Commission aims to push CAP monies into a ‘genuine safety net for farmers’
The European Commission will explore the possibility of pushing Common Agricultural Policy (CAP) monies into a genuine safety net for farmers.
Details of the Commission’s plans for the future of CAP where highlighted in a recent report – ‘Improving market outcomes – Enhancing the position of farmers in the food chain’.
The document highlights the possibility of shifting CAP resources to make it possible to develop and fund a strategic EU risk management policy.
This policy should be complementary to and coordinated with Member States’ systems for agricultural risk management and allow Member States the necessary flexibility to address their specific needs.
Farmers Do Not Consider Direct Payments As ‘Risk Cover’
The Commission also says that farmers do not consider direct payments as a ‘risk cover’, and in situations of market crises producers ask for exceptional measures, as the existence of direct payments is not considered a crisis response.
The latest milk crisis is case in point: two solidarity packages, together worth €1 billion, have been adopted notwithstanding the existence of direct payments, it says.
To ensure that farmers are provided with risk cover, the Commission says that a resource shift should aim at introducing an integrated risk management policy at EU level.
This strategy will included a structured and coherent framework of complementary private and public risk management measures, it says, and such a framework could provide an adequate response to the variety of risks producers face.
What Risks Do Farmers Face?
The document cites two of the potential risks that farmers may face in the coming years, including risks related to agricultural production (yields and quality) and market prices.
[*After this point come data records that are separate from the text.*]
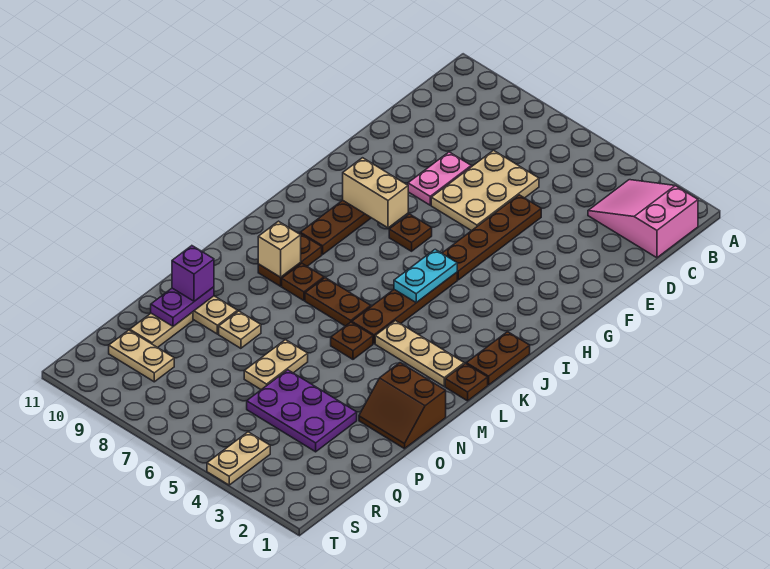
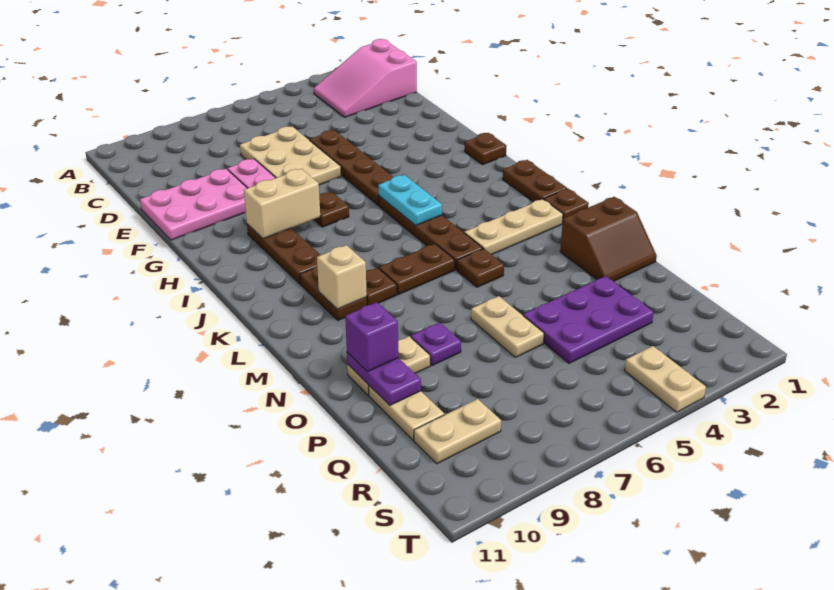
none -> pink plate E9:F11 level 1
none -> brown plate H1 level 1
tan plate O8 level 1 -> purple plate O8 level 1

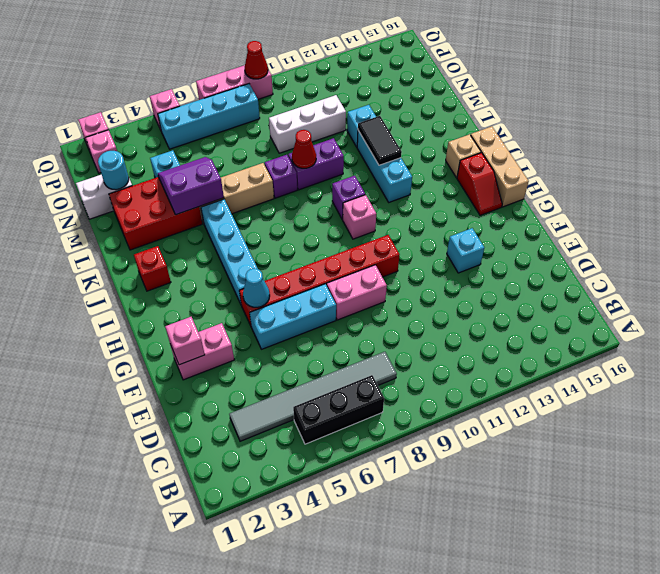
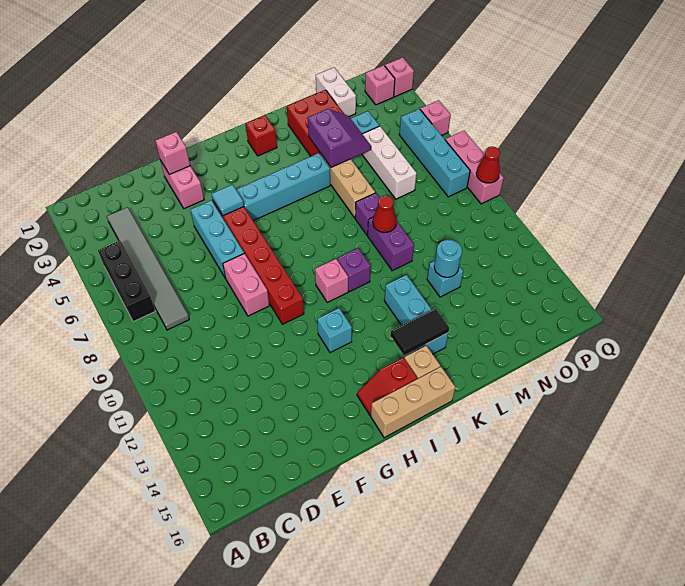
cyan brick F13 level 1 -> cyan brick H12 level 1
cyan cone G5 level 2 -> cyan tile G5 level 2
cyan brick J12:L12 level 1 -> cyan brick K12:K14 level 1
black tile K12:L12 level 2 -> black tile J14:K14 level 2
cyan round brick N2 level 2 -> cyan round brick M12 level 2
white brick N9:N11 level 1 -> white brick N5:N7 level 1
According to the Commission report, risk management instruments can be put in place by both private and public parties, depending on the underlying market situation.
These instruments can help reduce, mitigate or cope with the risks and their consequences before or after a risk occurs.
Already the European Commission’s current rural development ‘risk management toolkit’ is made up of three instruments.
The Commission’s Risk Management Toolkit:
- Financial contributions to premiums for crop, animal and plant insurance against economic losses to farmers caused by adverse climatic events, animal or plant diseases, pest infestation, or an environmental incident.
- Financial contributions to mutual funds to pay financial compensations to farmers for economic losses caused by adverse climatic events or by the outbreak of an animal or plant disease or pest infestation or an environmental incident.
The ‘Income Stabilisation Tool’ (IST), taking the form of financial contributions to mutual funds that provide compensation to farmers for a severe drop in their income.